Unlike S.T. Coleridge, who was born in Devon, Hartley was a product of Somerset, born in Clevedon (some say Kingsdown), on September 19, 1796, and raised by one of the other Lake Poets, Robert Southey, at Greta Hall (Lake District) after his parents became estranged. He’d attend Merton College, Oxford (1815) where his scholarship was erratic, his missing out on the Newdigate Prize leaving him despondent, whilst an Oriel fellowship (1819) was lost due to intemperance (otherwise known as a year of heavy drinking and idleness). This makes him sound like a chip off the old block as his Dad sometimes wrote in a drug-induced fug. Hartley too could be melancholy but also shy which possibly made him ill-favoured for university’s hurly-burly.

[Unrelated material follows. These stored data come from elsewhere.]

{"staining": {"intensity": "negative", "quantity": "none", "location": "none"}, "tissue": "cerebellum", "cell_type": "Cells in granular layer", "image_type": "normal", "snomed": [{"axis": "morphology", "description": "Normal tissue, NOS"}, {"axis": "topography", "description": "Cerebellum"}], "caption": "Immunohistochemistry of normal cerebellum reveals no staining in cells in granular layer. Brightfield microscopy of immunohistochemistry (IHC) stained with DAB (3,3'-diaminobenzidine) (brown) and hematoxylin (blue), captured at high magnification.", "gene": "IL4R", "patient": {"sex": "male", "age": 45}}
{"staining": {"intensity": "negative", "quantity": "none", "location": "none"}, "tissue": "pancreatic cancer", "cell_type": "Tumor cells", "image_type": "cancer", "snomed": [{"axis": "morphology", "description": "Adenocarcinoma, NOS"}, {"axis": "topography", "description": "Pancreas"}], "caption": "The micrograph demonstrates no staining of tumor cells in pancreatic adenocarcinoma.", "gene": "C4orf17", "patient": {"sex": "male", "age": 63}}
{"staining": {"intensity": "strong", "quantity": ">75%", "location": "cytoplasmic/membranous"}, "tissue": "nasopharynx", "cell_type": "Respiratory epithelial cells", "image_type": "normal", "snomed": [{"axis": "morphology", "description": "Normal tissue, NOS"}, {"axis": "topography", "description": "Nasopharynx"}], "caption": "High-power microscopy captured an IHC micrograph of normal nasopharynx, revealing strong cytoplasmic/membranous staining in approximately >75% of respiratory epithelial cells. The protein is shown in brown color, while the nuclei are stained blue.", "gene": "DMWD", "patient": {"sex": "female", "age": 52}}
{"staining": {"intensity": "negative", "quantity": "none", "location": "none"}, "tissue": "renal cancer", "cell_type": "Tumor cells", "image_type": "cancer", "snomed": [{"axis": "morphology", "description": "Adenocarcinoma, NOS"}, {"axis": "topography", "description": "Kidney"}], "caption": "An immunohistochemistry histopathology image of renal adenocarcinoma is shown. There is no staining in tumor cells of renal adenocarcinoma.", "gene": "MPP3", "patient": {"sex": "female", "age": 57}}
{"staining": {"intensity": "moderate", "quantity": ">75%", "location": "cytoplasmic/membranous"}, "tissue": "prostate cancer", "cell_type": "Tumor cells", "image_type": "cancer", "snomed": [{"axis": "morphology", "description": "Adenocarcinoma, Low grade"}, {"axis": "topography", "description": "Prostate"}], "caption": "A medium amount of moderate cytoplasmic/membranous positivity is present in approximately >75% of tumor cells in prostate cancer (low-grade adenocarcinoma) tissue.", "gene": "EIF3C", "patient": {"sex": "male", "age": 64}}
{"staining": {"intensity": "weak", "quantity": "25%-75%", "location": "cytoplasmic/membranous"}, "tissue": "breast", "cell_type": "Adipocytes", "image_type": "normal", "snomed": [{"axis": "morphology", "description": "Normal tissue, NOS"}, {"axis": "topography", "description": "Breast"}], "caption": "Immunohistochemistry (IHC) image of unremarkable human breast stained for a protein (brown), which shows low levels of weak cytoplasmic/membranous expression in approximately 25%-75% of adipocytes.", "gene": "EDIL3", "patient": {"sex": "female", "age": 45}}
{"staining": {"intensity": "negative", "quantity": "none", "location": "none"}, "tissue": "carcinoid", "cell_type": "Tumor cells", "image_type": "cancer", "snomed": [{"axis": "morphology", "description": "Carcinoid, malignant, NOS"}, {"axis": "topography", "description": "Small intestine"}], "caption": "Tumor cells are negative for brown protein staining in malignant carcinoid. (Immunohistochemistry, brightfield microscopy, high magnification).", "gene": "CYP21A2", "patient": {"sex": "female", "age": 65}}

Hartley’s not here because he had a famous father though. He began his literary work in London in 1820, writing for the London Magazine doubling up as a private tutor. He wrote occasionally for Blackwood’s Magazine then wrote biographies for a Yorkshire publisher, these being accumulated in the titles Biographia Borealis (1833) and Worthies of Yorkshire and Lancashire (1836). They were decent bios and critical too, so no whitewashing from Hartley. The same publisher, a Mr. Bingley, also printed a modest volume of Hartley’s poetry, again in 1833, which included reputation enhancing sonnets. Hartley returned to the Lakes and also did a bit of teaching in Sedbergh, betwixt Lakes and Dales. With the assistance of an annuity he continued writing his poetry and editing some dramatic works.
It seems Hartley inherited some of his dad’s troubled genes as he’s described as studying fitfully, daydreaming plentifully, wandering over the landscape lost in thought, and occasionally degenerating into intemperance. Yes, like father like son. Nevertheless, despite these maladies, he produced graceful poetry which was sincere and tender. His ‘Poems’ were published posthumously by his brother, Derwent, in two volumes with a memoir (1851).